Calculate the magnitude of the total angular momentum of the woman

[Black_Hole???]

Question:

A woman with a mass of 55.0 is standing on the rim of a large disk that is rotating at an angular velocity of 0.550 about an axis through its center. The disk has a mass of 106 and a radius of 4.10 .

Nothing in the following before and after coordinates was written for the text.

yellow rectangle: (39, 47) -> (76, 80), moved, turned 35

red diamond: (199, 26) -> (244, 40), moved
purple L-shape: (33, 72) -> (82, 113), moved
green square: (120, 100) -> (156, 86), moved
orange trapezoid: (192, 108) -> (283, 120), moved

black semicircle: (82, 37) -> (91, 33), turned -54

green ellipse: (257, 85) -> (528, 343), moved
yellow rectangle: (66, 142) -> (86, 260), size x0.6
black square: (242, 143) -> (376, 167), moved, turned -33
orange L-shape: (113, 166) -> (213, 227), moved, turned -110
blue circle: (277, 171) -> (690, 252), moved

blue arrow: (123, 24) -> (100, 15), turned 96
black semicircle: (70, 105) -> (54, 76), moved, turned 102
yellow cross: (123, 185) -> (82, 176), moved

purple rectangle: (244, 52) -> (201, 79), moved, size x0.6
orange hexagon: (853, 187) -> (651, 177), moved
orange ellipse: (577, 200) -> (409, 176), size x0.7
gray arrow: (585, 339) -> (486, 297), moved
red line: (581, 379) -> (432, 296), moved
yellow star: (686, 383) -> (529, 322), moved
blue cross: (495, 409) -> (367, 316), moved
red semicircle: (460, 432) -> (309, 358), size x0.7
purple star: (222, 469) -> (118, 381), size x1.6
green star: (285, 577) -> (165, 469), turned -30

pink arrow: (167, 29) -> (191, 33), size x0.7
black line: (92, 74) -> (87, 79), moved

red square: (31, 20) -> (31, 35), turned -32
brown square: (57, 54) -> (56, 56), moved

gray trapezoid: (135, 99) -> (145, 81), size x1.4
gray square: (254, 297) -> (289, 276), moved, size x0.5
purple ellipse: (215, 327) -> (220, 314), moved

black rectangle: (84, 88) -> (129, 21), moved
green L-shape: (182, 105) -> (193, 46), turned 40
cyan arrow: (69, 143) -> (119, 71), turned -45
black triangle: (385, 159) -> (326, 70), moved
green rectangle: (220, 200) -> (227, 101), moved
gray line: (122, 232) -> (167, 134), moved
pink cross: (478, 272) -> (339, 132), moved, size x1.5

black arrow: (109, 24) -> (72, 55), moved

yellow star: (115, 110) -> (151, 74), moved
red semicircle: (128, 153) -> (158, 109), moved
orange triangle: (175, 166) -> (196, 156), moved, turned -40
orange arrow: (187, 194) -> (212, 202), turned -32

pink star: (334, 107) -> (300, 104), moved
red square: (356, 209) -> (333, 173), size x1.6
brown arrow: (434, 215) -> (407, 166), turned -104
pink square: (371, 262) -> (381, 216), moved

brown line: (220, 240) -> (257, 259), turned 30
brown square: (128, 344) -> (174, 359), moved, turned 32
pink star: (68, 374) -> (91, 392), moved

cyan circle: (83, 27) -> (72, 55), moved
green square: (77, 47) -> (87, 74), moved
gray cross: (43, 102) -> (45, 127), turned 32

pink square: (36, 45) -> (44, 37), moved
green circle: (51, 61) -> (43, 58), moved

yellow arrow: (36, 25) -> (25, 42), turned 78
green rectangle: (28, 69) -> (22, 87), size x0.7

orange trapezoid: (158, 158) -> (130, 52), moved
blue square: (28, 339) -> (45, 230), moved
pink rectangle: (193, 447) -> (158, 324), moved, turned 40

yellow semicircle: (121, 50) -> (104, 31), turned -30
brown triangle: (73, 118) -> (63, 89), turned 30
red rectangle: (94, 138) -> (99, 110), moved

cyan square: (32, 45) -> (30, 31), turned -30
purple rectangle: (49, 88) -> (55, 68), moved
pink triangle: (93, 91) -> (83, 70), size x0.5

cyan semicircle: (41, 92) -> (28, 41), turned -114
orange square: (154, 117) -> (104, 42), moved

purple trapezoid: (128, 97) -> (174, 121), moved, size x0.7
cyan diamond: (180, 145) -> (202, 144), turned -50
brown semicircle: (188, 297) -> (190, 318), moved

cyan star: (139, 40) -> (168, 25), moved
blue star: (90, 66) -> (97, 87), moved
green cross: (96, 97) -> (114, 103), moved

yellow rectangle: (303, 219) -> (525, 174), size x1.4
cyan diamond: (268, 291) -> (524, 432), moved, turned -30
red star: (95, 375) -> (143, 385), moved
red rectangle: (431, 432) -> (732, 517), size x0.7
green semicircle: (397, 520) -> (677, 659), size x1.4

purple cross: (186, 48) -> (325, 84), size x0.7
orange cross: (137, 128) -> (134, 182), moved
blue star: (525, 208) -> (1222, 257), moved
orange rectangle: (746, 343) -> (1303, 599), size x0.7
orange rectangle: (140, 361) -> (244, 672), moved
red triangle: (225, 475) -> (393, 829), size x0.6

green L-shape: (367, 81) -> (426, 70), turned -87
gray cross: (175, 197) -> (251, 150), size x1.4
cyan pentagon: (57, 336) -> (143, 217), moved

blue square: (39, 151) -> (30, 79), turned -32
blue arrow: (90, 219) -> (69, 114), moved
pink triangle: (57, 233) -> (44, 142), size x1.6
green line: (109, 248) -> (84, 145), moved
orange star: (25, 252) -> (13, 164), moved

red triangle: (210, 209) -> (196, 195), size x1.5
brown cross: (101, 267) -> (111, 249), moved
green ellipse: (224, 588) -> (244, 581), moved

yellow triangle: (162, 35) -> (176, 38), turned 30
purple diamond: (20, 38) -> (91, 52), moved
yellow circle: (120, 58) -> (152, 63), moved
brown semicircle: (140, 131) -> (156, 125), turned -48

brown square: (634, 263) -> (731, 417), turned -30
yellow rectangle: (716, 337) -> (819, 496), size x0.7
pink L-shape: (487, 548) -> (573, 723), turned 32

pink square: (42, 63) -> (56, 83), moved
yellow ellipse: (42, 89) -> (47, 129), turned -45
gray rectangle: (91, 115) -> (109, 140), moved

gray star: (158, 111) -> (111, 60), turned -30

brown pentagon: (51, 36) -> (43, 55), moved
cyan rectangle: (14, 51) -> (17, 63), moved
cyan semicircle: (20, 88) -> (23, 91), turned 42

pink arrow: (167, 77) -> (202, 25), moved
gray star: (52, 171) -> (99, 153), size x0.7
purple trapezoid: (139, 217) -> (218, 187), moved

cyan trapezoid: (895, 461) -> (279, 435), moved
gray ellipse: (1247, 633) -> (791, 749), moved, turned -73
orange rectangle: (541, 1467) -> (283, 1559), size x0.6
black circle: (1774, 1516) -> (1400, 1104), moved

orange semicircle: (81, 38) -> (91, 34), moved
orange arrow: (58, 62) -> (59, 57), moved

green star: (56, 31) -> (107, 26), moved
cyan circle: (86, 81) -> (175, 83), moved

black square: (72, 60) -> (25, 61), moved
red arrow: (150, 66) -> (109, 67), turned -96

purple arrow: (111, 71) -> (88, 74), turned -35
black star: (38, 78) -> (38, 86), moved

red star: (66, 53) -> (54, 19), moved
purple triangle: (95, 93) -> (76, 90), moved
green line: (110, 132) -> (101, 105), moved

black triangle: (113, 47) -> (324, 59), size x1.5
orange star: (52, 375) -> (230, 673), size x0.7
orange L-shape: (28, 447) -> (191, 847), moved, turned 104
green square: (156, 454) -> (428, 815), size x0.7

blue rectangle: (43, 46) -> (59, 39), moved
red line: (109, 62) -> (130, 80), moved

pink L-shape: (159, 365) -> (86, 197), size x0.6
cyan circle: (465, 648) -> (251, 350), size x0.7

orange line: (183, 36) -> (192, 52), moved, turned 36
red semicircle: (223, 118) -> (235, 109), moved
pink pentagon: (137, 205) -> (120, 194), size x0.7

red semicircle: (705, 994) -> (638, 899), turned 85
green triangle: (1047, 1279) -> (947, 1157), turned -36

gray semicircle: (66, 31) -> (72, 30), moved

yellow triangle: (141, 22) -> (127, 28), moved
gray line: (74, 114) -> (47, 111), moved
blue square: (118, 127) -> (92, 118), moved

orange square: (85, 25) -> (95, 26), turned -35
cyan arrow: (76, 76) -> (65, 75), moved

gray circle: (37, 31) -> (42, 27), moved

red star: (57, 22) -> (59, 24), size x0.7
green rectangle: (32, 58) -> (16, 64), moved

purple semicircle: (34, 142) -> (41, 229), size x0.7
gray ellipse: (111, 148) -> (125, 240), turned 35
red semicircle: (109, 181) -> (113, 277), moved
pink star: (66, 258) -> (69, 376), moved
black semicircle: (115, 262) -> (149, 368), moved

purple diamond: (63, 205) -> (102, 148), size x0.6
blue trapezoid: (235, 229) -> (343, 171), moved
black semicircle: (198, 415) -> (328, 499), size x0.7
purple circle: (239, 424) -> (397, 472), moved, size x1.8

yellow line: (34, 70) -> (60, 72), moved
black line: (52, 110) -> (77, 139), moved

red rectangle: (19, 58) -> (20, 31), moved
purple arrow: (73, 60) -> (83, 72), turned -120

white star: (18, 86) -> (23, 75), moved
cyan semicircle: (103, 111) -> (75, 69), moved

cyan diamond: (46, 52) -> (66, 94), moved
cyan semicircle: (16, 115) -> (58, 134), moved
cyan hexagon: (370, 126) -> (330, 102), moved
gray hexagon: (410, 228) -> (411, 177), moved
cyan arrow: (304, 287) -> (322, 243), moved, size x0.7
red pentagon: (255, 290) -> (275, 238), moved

a.)Calculate the magnitude of the total angular momentum of the woman-plus-disk system. (Assume that you can treat the woman as a point.)


Here is my attempt.

L = I(omega)
= [(1/2)mr^2]omega
= [(1/2)(106 kg + 55 kg)(4.10m)^2]*3.456 rad/s
= 5143.8 kg m^2/s

=4676.7 which is wrong anyone got any incite?

 

[rl.bhat]

Calculate the moment of inertia of disc and woman separately and then add.

 

[Black_Hole???]

so i am going to use the formula

I = R^2 * M

and do

I = 4.1^2*55 + 4.1^2*106?
i got my answer as 5371.41

is that correct?


i get one chance to get it right so just making sure

 

[rl.bhat]

What is I for disc?

 

[Black_Hole???]

It is:

I = (m*r^2)/2

so it would then be

I= (55*4.1^2)/2 + (106*41.^2)/2
=1353.21

Is that right?

 

[rl.bhat]

No. What is I of woman?

 

[Black_Hole???]

I = R^2 * M?

so then add those two together for

I=4.1^2* 55 +4.1^2*106*(1/2)
=1815.48?

 

[rl.bhat]

That is right.

 

[Black_Hole???]

well the answer was wrong.

It was 6270

however i would like to know how this answer came to be

 

[rl.bhat]

In your problem angular velocity is 0,550 ?. What is the unit?= [(1/2)(106 kg + 55 kg)(4.10m)^2]*3.456 rad/s
= 5143.8 kg m^2/s

=4676.7 which is wrong anyone got any incite?
From where did you get 3.456?
Why the two answer are different?

 

[Dr.D]

How many women are you going to incite?